As such, a successful reduction, control or the elimination of addiction itself may not occur while sugar maintains that addiction. Eliminating sugar may therefore be the most effective first step in treating any addiction. 

Other relevant studies addressing sugar addiction include:

  • Addiction transfer to the newborn due to maternal exposure of sugar can influence neurodevelopment.
  • Maternal sugar intake can impair hormones, especially insulin, impairing fetal metabolism.
  • About 20 percent of U.S. adults may be food-addicted, the same number of those addicted to tobacco, and to alcohol. However, this was the mean; prevalence of food addiction may be as high as 56 percent. (This study used obesity in the analysis, which may miss the much higher numbers of people who are overfat, about 90 percent of Western populations.)
  • The sugar-drug addiction similarity is also related to the neurobiology of relapse, including persistent drug seeking, increased motivation to obtain the drug, and reverting to bad habits under other lifestyle stressors or exposure to food cues in ads, shopping and social events. For example, it’s not easy being around smokers or in a bar if you’ve recently given up cigarettes or alcohol.

Sedation, Withdrawal and Craving

Sugar consumption can induce a sedative feeling due to the brain’s production of opioid-like chemicals. This drug-like analgesic effect — the feeling of sleepiness after a meal or snack containing sugar or other refined carbohydrates is a common symptom. In laboratory animals, sugar sedation is powerful enough to inhibit pain. Long recognized in humans, it is the basis for the use of sugar in babies to relieve crying and other pain-related sensations, including its use as an analgesic for minor surgery. At any age, sugar is powerful enough to amplify the analgesic effects of morphine and other opiate pain-relieving drugs, including anesthesia.

As a separate symptom, sugar withdrawal has been recently shown to be analogous to opiate withdrawal and its associated anxiety and depression. These are common complaints by those performing the Two-Week Test, where the primary dietary adjustment is the acute reduction of sugar.

These effects, which include artificial/non-caloric sweeteners, can impair both physical and mental activity.

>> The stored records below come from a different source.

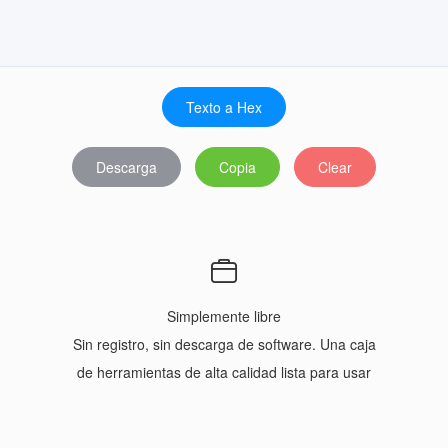
Texto a Hex
Descarga
Copia
Clear
Simplemente libre
Sin registro, sin descarga de software. Una caja
de herramientas de alta calidad lista para usar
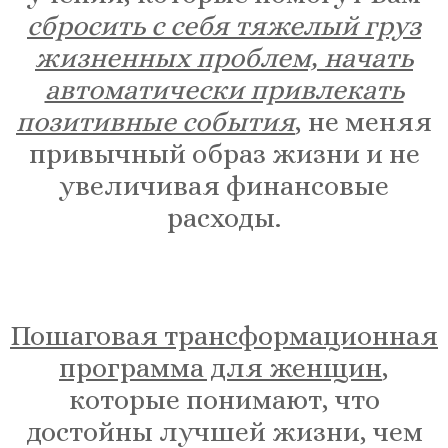
сбросить с себя тяжелый груз
жизненных проблем, начать
автоматически привлекать
позитивные события
, не меняя
привычный образ жизни и не
увеличивая финансовые
расходы.
Пошаговая трансформационная
программа для женщин
,
которые понимают, что
достойны лучшей жизни, чем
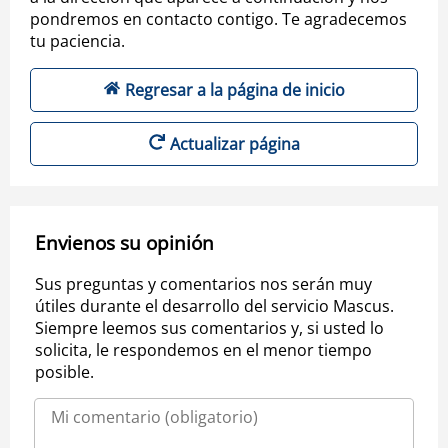
pondremos en contacto contigo. Te agradecemos
tu paciencia.
Regresar a la página de inicio
Actualizar página
Envienos su opinión
Sus preguntas y comentarios nos serán muy
útiles durante el desarrollo del servicio Mascus.
Siempre leemos sus comentarios y, si usted lo
solicita, le respondemos en el menor tiempo
posible.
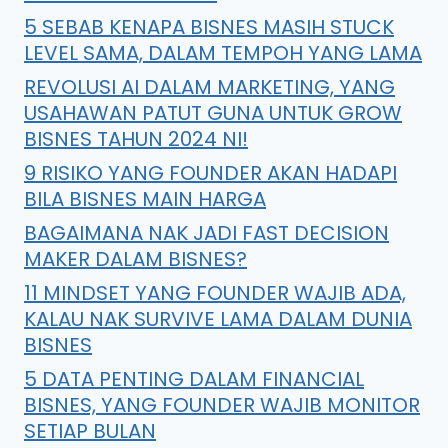
5 SEBAB KENAPA BISNES MASIH STUCK
LEVEL SAMA, DALAM TEMPOH YANG LAMA
REVOLUSI AI DALAM MARKETING, YANG
USAHAWAN PATUT GUNA UNTUK GROW
BISNES TAHUN 2024 NI!
9 RISIKO YANG FOUNDER AKAN HADAPI
BILA BISNES MAIN HARGA
BAGAIMANA NAK JADI FAST DECISION
MAKER DALAM BISNES?
11 MINDSET YANG FOUNDER WAJIB ADA,
KALAU NAK SURVIVE LAMA DALAM DUNIA
BISNES
5 DATA PENTING DALAM FINANCIAL
BISNES, YANG FOUNDER WAJIB MONITOR
SETIAP BULAN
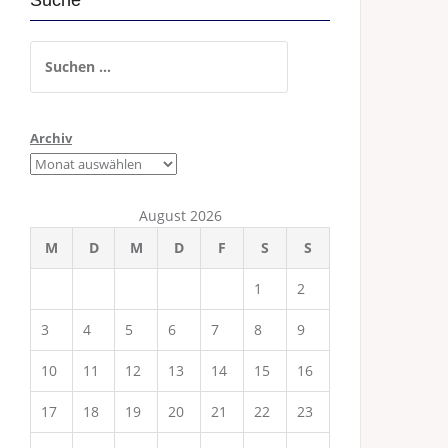
Suche
Suchen
nach:
Archiv
August 2026
M
D
M
D
F
S
S
1
2
3
4
5
6
7
8
9
10
11
12
13
14
15
16
17
18
19
20
21
22
23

  • Physically, reduced movement, including the potential lost desire to exercise, can reduce metabolic energy expenditure leading to reduced fat-burning and increased fat storage.
  • Mentally, it can impair learning, motivation, focus, creativity, and memory.

A craving is a strong desire for a drug or sugar, engages reward, emotion, conscious control, memory and mood, and can be triggered by taste, smell, photos and other sensations, and lead to impulse eating. As a powerful symptom, craving is intimately related to high rates of relapse. And, sugar craving is the symptom that makes marketing junk food a much easier task, which advertisers have long known and used to influence eating behavior.

While sugar addiction does not perfectly fit into models of other substance abuse, there is more than adequate evidence to classify sugar as a drug. It is easily abused, significantly harmful to health, has a high risk for dependency, and is associated with craving and withdrawal. That it is readily available and inexpensive fuels its use by most people in the world.

With increasing scientific research, an even better sugar-addiction model will develop. As a consensus, it would easily be the most addicted substance worldwide, immediately instigate a massive global public health dilemma, and, hopefully, a productive response. But why wait?